Today, we’re explaining 5 things you need to know about the new Windows 10 S OS.
What Does the S Stand For?
Most people understand that the “S” in Windows S stands for “schools”. Microsoft officially claims the S stands for four different aspects of the operating system however, including its Security, Superior Performance, Streamlined Interface, and “Soul of Windows 10”.
As you’ll learn below, the “S” could also stand for the Windows Store.
What’s the difference between Windows 10 S and Windows 10? The difference is that Windows 10 S is a streamlined, lightweight version of Windows 10 that can only run apps from Microsoft’s Windows Store. You cannot run conventional desktop software on a Windows 10 S device (unless the developer has made that software available through the Windows Store).
Why did Microsoft release a new version of Windows 10 S?
The version is primarily catered towards schools. It’s a more locked down version of Windows 10. Schools can give students laptops running Windows 10 S, and then relax knowing that they can’t install additional software on those laptops. A Windows 10 S device will only run Windows Store apps.
Microsoft has taken additional security measures with Windows 10 S. The OS runs all apps in a walled garden. It prevents the software from messing with your core system files, for example.
Another advantage of this approach is the smooth and fast operating speeds: a device running Windows 10 S will run as fast on day 1 as it does on day 365: since applications can’t modify core system files, your storage unit shouldn’t get bogged down with unnecessary programs or data.
You Can Upgrade to Windows 10 Pro
If you buy a Windows 10 S device and want to upgrade to the full version of Windows, then you can do that. Users can actually upgrade to Windows 10 Pro for free until the end of 2017.
After the end of 2017, Windows 10 S devices can be upgraded to Pro for $49.
That upgrade, interestingly, is non-reversible.

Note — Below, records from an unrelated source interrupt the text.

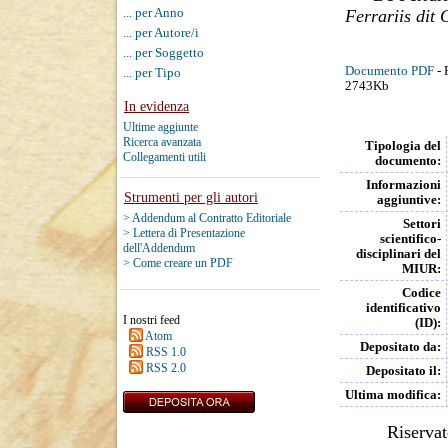
... per Anno
Ferrariis dit 
... per Autore/i
... per Soggetto
Documento PDF
- 
... per Tipo
2743Kb
In evidenza
Ultime aggiunte
Ricerca avanzata
Tipologia del
Collegamenti utili
documento:
Informazioni
Strumenti per gli autori
aggiuntive:
> Addendum al Contratto Editoriale
Settori
> Lettera di Presentazione
scientifico-
dell'Addendum
disciplinari del
> Come creare un PDF
MIUR:
Codice
identificativo
I nostri feed
(ID):
Atom
Depositato da:
RSS 1.0
RSS 2.0
Depositato il:
Ultima modifica:
Riservat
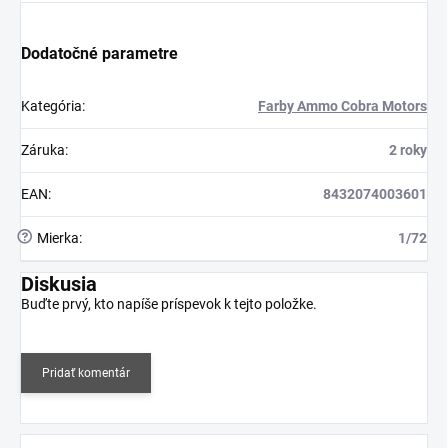
Dodatočné parametre
Kategória
:
Farby Ammo Cobra Motors
Záruka
:
2 roky
EAN
:
8432074003601
?
Mierka
:
1/72
Diskusia
Buďte prvý, kto napíše príspevok k tejto položke.
Pridať komentár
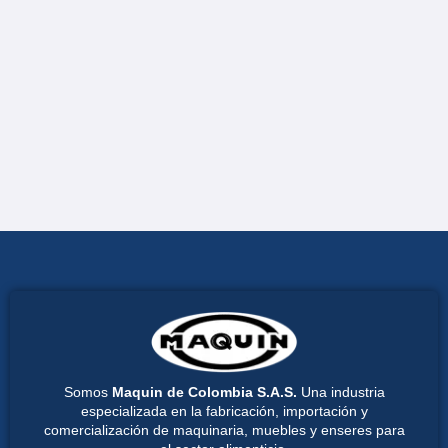
Somos
Maquin de Colombia S.A.S.
Una industria
especializada en la fabricación, importación y
comercialización de maquinaria, muebles y enseres para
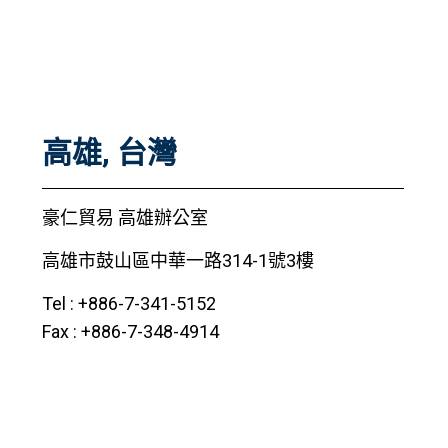
高雄, 台灣
豪仁貿易 高雄辦公室
高雄市鼓山區中華一路314-1號3樓
Tel : +886-7-341-5152
Fax : +886-7-348-4914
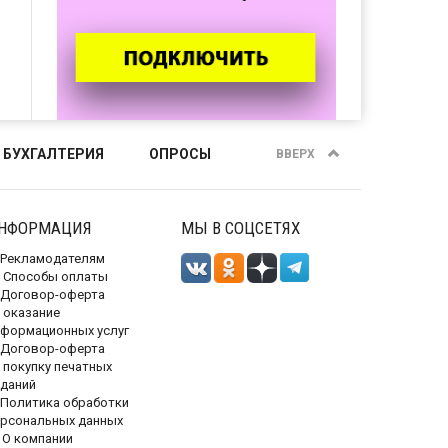
 БУХГАЛТЕРИЯ
ОПРОСЫ
ВВЕРХ
НФОРМАЦИЯ
МЫ В СОЦСЕТЯХ
Рекламодателям
Способы оплаты
Договор-оферта
 оказание
нформационных услуг
Договор-оферта
 покупку печатных
зданий
Политика обработки
ерсональных данных
О компании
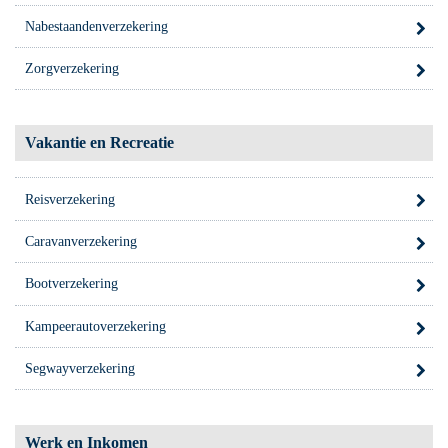
Nabestaandenverzekering
Zorgverzekering
Vakantie en Recreatie
Reisverzekering
Caravanverzekering
Bootverzekering
Kampeerautoverzekering
Segwayverzekering
Werk en Inkomen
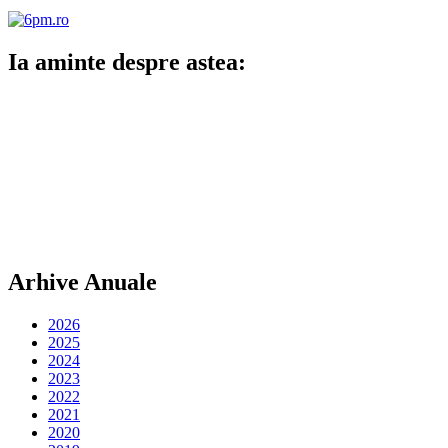
Ia aminte despre astea:
Arhive Anuale
2026
2025
2024
2023
2022
2021
2020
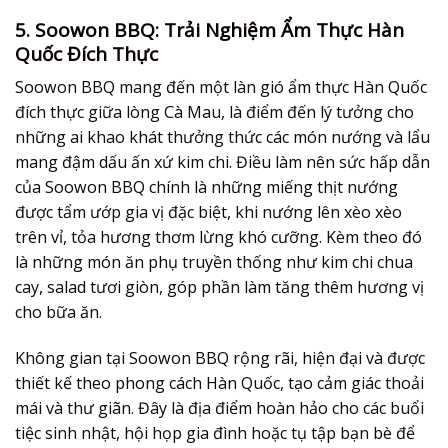
5. Soowon BBQ: Trải Nghiệm Ẩm Thực Hàn
Quốc Đích Thực
Soowon BBQ mang đến một làn gió ẩm thực Hàn Quốc
đích thực giữa lòng Cà Mau, là điểm đến lý tưởng cho
những ai khao khát thưởng thức các món nướng và lẩu
mang đậm dấu ấn xứ kim chi. Điều làm nên sức hấp dẫn
của Soowon BBQ chính là những miếng thịt nướng
được tẩm ướp gia vị đặc biệt, khi nướng lên xèo xèo
trên vỉ, tỏa hương thơm lừng khó cưỡng. Kèm theo đó
là những món ăn phụ truyền thống như kim chi chua
cay, salad tươi giòn, góp phần làm tăng thêm hương vị
cho bữa ăn.
Không gian tại Soowon BBQ rộng rãi, hiện đại và được
thiết kế theo phong cách Hàn Quốc, tạo cảm giác thoải
mái và thư giãn. Đây là địa điểm hoàn hảo cho các buổi
tiệc sinh nhật, hội họp gia đình hoặc tụ tập bạn bè để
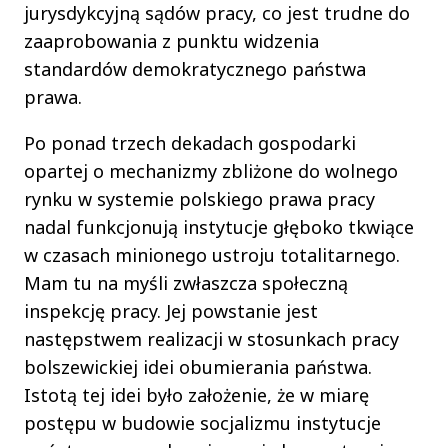
jurysdykcyjną sądów pracy, co jest trudne do
zaaprobowania z punktu widzenia
standardów demokratycznego państwa
prawa.
Po ponad trzech dekadach gospodarki
opartej o mechanizmy zbliżone do wolnego
rynku w systemie polskiego prawa pracy
nadal funkcjonują instytucje głęboko tkwiące
w czasach minionego ustroju totalitarnego.
Mam tu na myśli zwłaszcza społeczną
inspekcję pracy. Jej powstanie jest
następstwem realizacji w stosunkach pracy
bolszewickiej idei obumierania państwa.
Istotą tej idei było założenie, że w miarę
postępu w budowie socjalizmu instytucje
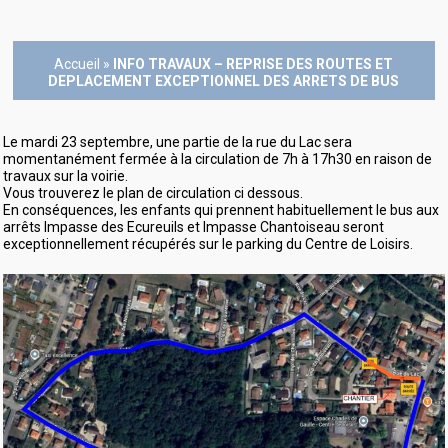
Accueil
»
INFO TRAVAUX – REPRISE DES ROUTES ET
DEPLACEMENT EXCEPTIONNEL DES ARRETS DE BUS
Le mardi 23 septembre, une partie de la rue du Lac sera
momentanément fermée à la circulation de 7h à 17h30 en raison de
travaux sur la voirie.
Vous trouverez le plan de circulation ci dessous.
En conséquences, les enfants qui prennent habituellement le bus aux
arrêts Impasse des Ecureuils et Impasse Chantoiseau seront
exceptionnellement récupérés sur le parking du Centre de Loisirs.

After you upgrade to “Pro”, you can’t switch back to the original version of Windows 10 S.
Everything Else You Need to Know
Ultimately, Windows 10 S is pretty much identical to Windows 10, aside from the whole walled garden and Windows Store restrictions. You can still access Windows 10 features like Cortana or the Windows Hello biometric authentication.
One interesting thing about Windows 10 S is that it prevents you from using any browser but Microsoft Edge as your default browser. Effectively, this means you have to use Microsoft Edge, because Chrome and Firefox aren’t listed in the Windows Store.
Furthermore, Windows 10 S makes it difficult to Google things. By default, all your searches use Bing.
Aside from these two changes, however, you’ll find that Windows 10 S works in a similar way to a Windows 10 operating system. Your same peripherals and devices will work.
Ultimately, Windows 10 S is a Windows RT-like version of Windows catered primarily towards schools and education organizations. For most people, Windows 10 is perfectly fine – you don’t need to start using Windows 10 S anytime soon.